Optimal sonuca sahip en iyi koşullarda, terapi bağımsızlığa yol açar: doktor kırık bir kemik veya kanser üzerinde çalışır. Fizik tedavi veya kemoterapiden sonra hasta artık doktorun müdahalesine bağımlı değildir.
O zaman bile, hastanın periyodik olarak takip ettiğini varsayarsak, hasta, hastalığın remisyonda olduğunu doğrulamak için doktorun uzmanlığına güvenir. Bir noktada hasta, genellikle durumun gerektirmesi halinde yeniden değerlendirme ve tedavi için geri dönebileceği anlayışıyla, bakımdan çıkarılır. Doktorun yaptığı işten ücret ve memnuniyet aldığı ve hastanın iyi olduğuna dair rahatlık ve onay aldığı düşünüldüğünde, ilişki gerçekte birbirine bağlıdır.
Optimal olmayan koşullarda, bir doktor veya terapist hastasına yardım edebileceğini bilir, ancak hasta karşı bağımlı "Kimsenin yardımına ihtiyacım yok" beyanıyla yardımdan kaçınır. Ya da hasta, genellikle terapiye uyumsuz olarak ortaya çıkan düşmanca bağımlı bir tavırla yardıma olan ihtiyacına kızar.
Aynı durum, depresyon ve anksiyete tedavisi için de geçerlidir: Aktif tedavi aşamasında kapsamlı ve etkili terapi alan bazı hastalar, terapistlerine periyodik olarak danışarak büyük bir teselli ve onay alırlar. Bu aşırı bağımlılık mı? Hayır. Onaylanmasında terapistine güvendiği için hasta duygusal olarak zayıf mı? Hayır. Ya da remisyonu sürdürmek için gerekli olan reçeteli ilaçların yeniden değerlendirilmesi için mi? Hayır.
Akıl hastalığı terapisinin koltuk değneği benzetmesi yaygın ve damgalayıcı olmaya devam ediyor. Tedavinin akut fazından sonra hastalar ve terapistler arasındaki periyodik veya zamanla uzatılmış temasın, terapiye patolojik aşırı bağımlılığın kanıtı olduğu anlamına gelir. Terapistin hastasını terapiye bağımlı hale getirerek istismar ettiği görülebilir.

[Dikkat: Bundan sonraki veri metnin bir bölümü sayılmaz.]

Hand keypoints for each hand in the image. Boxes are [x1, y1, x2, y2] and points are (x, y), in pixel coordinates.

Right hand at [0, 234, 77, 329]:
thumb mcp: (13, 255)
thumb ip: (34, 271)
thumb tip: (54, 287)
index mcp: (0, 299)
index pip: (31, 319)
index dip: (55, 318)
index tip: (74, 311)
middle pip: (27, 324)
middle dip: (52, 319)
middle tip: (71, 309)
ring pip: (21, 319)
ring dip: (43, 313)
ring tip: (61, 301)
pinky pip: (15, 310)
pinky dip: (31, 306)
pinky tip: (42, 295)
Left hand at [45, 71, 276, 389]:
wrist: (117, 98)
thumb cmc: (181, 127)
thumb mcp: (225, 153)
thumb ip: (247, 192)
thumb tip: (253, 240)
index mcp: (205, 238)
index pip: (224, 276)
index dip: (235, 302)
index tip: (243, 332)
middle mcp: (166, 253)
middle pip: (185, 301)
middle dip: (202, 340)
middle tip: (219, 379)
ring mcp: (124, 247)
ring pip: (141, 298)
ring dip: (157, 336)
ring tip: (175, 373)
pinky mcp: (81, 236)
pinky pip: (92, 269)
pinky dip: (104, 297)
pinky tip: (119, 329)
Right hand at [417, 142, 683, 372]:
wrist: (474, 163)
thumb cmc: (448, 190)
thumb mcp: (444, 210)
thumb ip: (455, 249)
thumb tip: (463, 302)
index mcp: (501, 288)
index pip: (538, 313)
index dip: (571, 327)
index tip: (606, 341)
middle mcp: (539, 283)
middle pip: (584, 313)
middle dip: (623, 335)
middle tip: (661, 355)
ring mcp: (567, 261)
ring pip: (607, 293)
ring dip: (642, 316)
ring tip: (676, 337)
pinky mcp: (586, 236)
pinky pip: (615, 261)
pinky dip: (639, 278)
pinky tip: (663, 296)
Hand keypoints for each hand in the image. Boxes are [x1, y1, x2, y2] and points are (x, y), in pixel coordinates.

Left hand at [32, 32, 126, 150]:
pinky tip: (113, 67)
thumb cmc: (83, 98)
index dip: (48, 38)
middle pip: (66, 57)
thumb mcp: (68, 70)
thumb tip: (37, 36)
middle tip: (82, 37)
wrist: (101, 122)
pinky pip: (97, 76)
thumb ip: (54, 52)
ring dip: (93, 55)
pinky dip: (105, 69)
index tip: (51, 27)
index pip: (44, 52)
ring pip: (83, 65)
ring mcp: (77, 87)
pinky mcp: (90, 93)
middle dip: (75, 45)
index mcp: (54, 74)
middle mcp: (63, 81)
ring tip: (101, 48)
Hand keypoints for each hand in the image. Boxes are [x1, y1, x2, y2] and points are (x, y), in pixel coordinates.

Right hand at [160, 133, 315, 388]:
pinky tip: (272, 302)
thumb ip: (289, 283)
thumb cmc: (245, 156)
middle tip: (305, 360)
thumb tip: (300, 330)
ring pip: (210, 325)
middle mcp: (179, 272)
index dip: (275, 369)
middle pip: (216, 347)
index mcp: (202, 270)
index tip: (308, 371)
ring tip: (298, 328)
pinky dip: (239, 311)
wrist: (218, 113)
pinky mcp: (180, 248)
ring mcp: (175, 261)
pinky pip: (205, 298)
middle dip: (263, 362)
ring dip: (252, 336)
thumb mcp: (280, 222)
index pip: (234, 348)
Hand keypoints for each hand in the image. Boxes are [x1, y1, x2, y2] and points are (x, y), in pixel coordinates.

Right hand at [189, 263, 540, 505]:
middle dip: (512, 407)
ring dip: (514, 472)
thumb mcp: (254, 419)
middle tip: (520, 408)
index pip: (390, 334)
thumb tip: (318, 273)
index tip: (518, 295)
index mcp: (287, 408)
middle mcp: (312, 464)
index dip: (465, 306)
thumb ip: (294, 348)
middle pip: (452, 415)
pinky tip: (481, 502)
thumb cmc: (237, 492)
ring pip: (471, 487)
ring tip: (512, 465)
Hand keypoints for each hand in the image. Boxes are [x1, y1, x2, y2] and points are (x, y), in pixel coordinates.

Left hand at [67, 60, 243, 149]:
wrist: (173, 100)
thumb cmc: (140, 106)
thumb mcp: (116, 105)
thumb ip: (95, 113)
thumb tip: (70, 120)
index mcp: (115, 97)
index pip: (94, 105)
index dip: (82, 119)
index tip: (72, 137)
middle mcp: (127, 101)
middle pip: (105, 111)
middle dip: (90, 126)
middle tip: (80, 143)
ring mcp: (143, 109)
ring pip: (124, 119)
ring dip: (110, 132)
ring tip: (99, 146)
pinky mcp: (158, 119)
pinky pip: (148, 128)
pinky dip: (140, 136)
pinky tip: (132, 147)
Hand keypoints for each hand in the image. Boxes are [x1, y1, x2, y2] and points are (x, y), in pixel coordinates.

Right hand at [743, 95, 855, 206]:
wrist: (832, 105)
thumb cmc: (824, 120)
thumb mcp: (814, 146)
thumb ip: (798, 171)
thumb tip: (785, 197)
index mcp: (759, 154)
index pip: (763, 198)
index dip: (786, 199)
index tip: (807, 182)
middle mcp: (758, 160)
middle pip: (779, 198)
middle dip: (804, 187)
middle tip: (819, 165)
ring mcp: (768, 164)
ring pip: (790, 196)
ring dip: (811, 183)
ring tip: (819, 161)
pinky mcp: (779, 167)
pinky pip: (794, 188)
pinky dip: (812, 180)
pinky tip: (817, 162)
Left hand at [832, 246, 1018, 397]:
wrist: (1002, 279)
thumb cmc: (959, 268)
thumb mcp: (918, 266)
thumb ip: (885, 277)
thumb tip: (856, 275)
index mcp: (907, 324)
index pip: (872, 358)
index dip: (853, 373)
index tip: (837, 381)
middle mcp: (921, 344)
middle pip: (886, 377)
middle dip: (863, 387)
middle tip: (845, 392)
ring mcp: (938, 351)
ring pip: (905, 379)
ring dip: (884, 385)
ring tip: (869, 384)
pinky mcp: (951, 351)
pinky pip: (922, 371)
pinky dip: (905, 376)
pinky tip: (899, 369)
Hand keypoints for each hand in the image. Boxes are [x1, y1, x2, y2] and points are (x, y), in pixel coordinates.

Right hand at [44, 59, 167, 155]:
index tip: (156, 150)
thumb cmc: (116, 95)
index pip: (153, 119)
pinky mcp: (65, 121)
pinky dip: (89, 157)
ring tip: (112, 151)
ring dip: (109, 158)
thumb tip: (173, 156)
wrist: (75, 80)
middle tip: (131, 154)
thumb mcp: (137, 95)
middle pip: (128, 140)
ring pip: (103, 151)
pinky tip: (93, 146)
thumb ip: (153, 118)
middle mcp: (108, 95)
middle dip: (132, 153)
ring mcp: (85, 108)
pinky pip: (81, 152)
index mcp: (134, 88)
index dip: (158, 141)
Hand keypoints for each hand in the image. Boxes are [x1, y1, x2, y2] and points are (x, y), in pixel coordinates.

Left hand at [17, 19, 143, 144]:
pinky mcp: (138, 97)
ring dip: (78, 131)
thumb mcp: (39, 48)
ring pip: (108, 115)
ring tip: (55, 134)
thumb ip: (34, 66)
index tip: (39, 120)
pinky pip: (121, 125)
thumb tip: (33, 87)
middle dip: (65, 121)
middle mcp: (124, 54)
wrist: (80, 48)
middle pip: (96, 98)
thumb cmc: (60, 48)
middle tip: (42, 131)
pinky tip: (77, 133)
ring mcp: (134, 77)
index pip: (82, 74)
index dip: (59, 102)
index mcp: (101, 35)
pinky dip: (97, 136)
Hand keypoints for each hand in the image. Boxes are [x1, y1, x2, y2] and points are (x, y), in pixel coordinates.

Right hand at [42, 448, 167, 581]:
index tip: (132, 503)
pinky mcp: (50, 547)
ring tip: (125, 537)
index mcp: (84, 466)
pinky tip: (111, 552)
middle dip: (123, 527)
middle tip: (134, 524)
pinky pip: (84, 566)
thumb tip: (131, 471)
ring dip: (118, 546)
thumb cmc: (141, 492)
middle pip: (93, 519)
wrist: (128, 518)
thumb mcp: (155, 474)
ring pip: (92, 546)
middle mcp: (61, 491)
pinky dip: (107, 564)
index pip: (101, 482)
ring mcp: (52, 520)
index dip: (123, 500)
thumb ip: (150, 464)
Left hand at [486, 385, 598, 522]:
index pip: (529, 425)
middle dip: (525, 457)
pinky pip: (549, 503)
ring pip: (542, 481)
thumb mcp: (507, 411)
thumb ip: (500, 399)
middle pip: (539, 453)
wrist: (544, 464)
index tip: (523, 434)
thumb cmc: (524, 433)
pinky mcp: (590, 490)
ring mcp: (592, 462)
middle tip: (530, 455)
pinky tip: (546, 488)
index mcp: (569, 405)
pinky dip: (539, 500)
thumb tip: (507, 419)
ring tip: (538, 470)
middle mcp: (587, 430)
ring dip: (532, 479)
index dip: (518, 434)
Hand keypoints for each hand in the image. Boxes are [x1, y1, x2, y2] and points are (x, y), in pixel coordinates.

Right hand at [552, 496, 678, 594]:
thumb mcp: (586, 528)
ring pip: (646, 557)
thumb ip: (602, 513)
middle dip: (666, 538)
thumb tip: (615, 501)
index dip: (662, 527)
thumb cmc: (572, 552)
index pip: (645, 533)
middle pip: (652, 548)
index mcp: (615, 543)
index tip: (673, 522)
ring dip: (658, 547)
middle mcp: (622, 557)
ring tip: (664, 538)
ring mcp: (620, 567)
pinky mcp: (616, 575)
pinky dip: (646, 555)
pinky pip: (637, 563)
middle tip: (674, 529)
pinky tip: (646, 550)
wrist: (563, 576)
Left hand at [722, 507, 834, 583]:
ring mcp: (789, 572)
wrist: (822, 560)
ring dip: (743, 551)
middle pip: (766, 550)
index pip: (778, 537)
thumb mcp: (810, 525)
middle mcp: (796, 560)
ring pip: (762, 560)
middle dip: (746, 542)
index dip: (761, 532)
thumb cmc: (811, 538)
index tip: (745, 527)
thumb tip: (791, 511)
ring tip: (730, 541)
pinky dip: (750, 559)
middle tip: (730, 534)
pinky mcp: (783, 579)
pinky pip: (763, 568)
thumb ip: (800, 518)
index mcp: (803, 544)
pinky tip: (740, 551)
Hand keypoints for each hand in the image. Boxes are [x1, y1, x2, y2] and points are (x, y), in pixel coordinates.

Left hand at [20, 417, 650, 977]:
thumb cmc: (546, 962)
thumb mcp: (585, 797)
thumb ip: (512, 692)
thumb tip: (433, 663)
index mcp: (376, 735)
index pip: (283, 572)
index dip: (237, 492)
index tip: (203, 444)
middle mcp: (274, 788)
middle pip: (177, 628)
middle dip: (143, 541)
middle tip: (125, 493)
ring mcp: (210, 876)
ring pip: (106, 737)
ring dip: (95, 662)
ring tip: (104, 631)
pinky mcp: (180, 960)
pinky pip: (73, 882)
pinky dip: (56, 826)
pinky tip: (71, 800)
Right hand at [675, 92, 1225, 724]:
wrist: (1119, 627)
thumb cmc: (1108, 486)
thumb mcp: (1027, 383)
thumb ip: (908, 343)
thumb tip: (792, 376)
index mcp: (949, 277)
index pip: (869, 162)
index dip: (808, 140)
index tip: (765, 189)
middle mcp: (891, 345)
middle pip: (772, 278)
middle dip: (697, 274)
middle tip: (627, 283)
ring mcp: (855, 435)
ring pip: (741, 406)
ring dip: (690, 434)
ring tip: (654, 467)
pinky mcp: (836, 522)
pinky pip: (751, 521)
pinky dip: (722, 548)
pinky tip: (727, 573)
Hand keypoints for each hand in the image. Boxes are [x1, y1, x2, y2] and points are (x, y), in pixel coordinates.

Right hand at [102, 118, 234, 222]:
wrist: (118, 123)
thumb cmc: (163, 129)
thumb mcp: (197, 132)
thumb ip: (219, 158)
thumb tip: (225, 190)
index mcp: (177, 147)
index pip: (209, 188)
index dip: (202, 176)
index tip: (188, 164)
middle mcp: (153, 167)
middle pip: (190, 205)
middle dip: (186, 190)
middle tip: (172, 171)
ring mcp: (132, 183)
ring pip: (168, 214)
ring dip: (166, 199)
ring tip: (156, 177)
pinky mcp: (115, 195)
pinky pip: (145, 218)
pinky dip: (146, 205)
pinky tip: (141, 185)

Beyinlerimiz bağlanmak için bağlanmıştır. En bağımsız düşünürler bile, fikirlerini paylaşmak ve beslemek için hemcinslerine ve kurumlarına bağımlıdır. Oyuncuların bir izleyiciye ihtiyacı var. Yazarların editörlere ve okuyuculara ihtiyacı vardır. Rekabetçi sporcuların becerilerini sergileyecekleri ve geliştirebilecekleri etkinliklere ihtiyaçları vardır. Öğretmenlerin öğrencilere ihtiyacı vardır ve bazen gerektiğinde onlara bire bir ders verir. Araştırmalar, yaşlanan beyni sağlıklı tutmak için sürekli eğitimin gerekli olduğunu gösteriyor. Yaşam döngüsü boyunca ilerledikçe aile ve arkadaşlarla sevgi dolu bağlar için arkadaşlık ihtiyaçları artar.
Elbette terapistler, hastalardan öğrendiklerini bilinçsiz bir şekilde terapiye dahil etmelerini ister. Ancak insan zihninin sürekli eğitime ihtiyacı vardır ve bazı yaşam becerileri kendi kendine öğretilemez. Terapistle sürekli bir ilişki kurma ihtiyacı, sağlıklı bağlılığın ve karşılıklı bağımlılığın sürdürülmesine yardımcı olur.